People of all ages complain about neck and shoulder pain. In case of elderly people, the pain is usually caused by degenerative changes that come with age. However, in younger people who have become an ever growing group of patients visiting doctors and physiotherapists, the pain is largely the result of a poor body posture: an incorrect position of the head, neck and the thoracic spine, in which they are spending more and more time, whether at work or in their free time.
In order to treat the neck and shoulders pain effectively, we must first learn its cause.
Some of the top causes include:
- Poor body posture while working in the sedentary position.
- Spending too much time in front of a computer or a smartphone.
- Chronic stress.
- Trauma (a motor vehicle accident, a fall).
- Degenerative changes.
- A cool breeze to the neck and shoulder muscles.
- Too high/too low sleeping pillow or a mattress that is too firm/not firm enough.
If you look carefully at the position of your head and cervical spine throughout the day, you can easily notice that it is bent in a position that you can colloquially describe as a “stoop” or a “hunch”. This is due to the specific nature of our daily functioning. With the development of all types of digital technologies over the last few decades, we are spending most of our daily lives in a sedentary position.
In addition, we spend our working time and our free time focused heavily on our computer screens or smartphones – as a result, we tend to assume an even more “closed” body posture:
- Our back is hunched (the thoracic kyphosis gets more pronounced).
- The shoulders are rounded forward while the chest and the sternum are depressed.
- In response to such a position of the thoracic spine, the neck moves forward in a characteristic way (the position that the neck adopts is called cervical protraction, where the chin is jutted forward relative to the chest).
With this forward head posture, the natural and physiological curve of the neck, which is called cervical lordosis, becomes more shallow, which aids the development of all types of cervical issues and ailments, and consequently, leads to headaches.

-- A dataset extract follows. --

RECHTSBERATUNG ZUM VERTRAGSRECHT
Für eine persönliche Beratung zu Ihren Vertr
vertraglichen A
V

A prominent Czech physician named Vladimir Janda was the first to describe the above-referred causal link, which he called the “Upper Crossed Syndrome”. Upper Crossed Syndrome (UCS) is characterised by a specific body posture, where the upper body muscles (the pectorialis major muscles) and the posterior neck muscles (cervical extensor muscles, suboccipital and quadriceps muscles in the descending part, levator scapulae muscle) become too tense, which leads to the development of trigger points, or places that are highly tender due to underoxidation and local block of cell metabolism.
In case of those muscles:
- you can feel characteristic nodes, hardening,
- they are very painful to touch and the pain may spread to other body parts, for example, to the head or to the arms,
- some muscles in the Upper Crossed Syndrome become excessively week, mainly the muscles in the posterior thoracic region, that is: the extensor muscles of the thoracic spine, such as the quadriceps muscle (the middle and ascending part of the muscle), parallelogram muscles, as well as the anterior neck muscles, or flexors.
In order to alleviate the pain, it is necessary to reverse the muscle disbalance by loosening the muscles that are overly tense and strengthening the muscles that became weaker.

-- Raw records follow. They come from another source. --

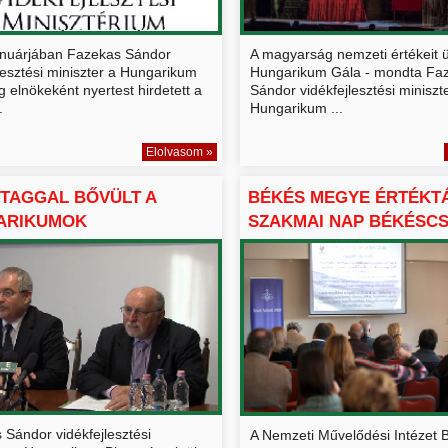
anuárjában Fazekas Sándor
A magyarság nemzeti értékeit ü
lesztési miniszter a Hungarikum
Hungarikum Gála - mondta Fa
g elnökeként nyertest hirdetett a
Sándor vidékfejlesztési miniszte
.
Hungarikum ...
Elolvasom »
 TAGGAL BŐVÜLT A
BÉKÉS MEGYE ÉRTÉKTÁ
ARIKUMOK
SZAKMAI NAP BÉKÉSC
EMÉNYE É...
 Sándor vidékfejlesztési
A Nemzeti Művelődési Intézet 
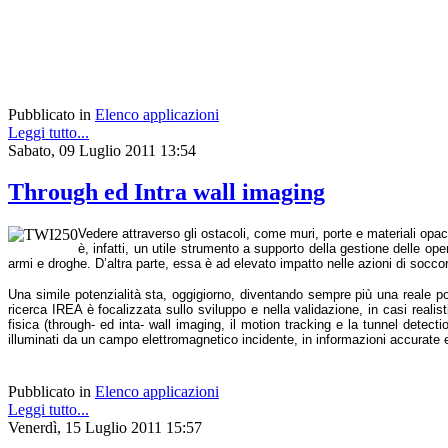
Pubblicato in
Elenco applicazioni
Leggi tutto...
Sabato, 09 Luglio 2011 13:54
Through ed Intra wall imaging
Vedere attraverso gli ostacoli, come muri, porte e materiali opa
è, infatti, un utile strumento a supporto della gestione delle op
armi e droghe. D’altra parte, essa è ad elevato impatto nelle azioni di soccors
Una simile potenzialità sta, oggigiorno, diventando sempre più una reale possi
ricerca IREA è focalizzata sullo sviluppo e nella validazione, in casi realis
fisica (through- ed inta- wall imaging, il motion tracking e la tunnel detect
illuminati da un campo elettromagnetico incidente, in informazioni accurate e
Pubblicato in
Elenco applicazioni
Leggi tutto...
Venerdì, 15 Luglio 2011 15:57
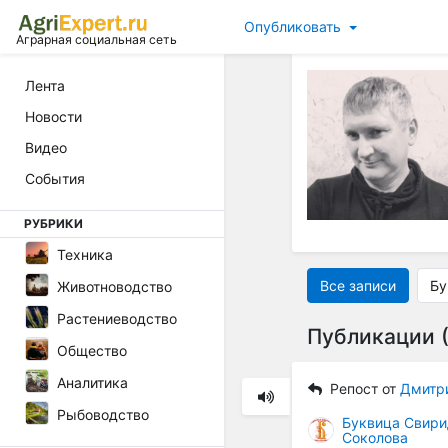
Опубликовать
Аграрная социальная сеть
Лента
Новости
Видео
События
РУБРИКИ
Техника
Все записи
Бу
Животноводство
Растениеводство
Публикации (
Общество
Аналитика
Репост от
Дмитр
Рыбоводство
Буквица Свири
Соколова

How to treat pain in the neck and shoulders? How to relieve it?
In order to alleviate the pain and prevent exacerbation, it is first necessary to change the habits that resulted in the disfunction. When neck and shoulder pain occurs while you work in a sitting position, you need to make several major changes:
- Make your work station as ergonomic as possible.
- Regulate your seat so that your feet rest on the floor and your knees and hips are at a 90-degree angle.
- Make sure the screen is in front of you.
- The top edge of the computer monitor should be at your eye level and around 40-70 cm away.
- While sitting, your buttocks should be as close to the back of the chair as possible.
- Your arms should rest on the armrests or on the desk at a 90-degree angle.
What else can we do to alleviate the neck ailments?
- Get quality sleep.
- Avoid stress or add relaxing activities to your daily routine (meditation, massage or sauna).
- Walk or take up any other physical activity that you enjoy.
- Avoid draughts.
However, self-therapy exercises and techniques are the most important element when treating neck and shoulder pain. When done regularly, they will ease the pain. If you don’t experience pain, they are an excellent pain prevention tool.
Download free neck exercises developed by a physiotherapist.
If you follow the above guidelines, do the exercises and the pain does not subside or becomes stronger, and the range of motion in the cervical spine lowers, you should visit a doctor or a physiotherapist to exclude more serious conditions.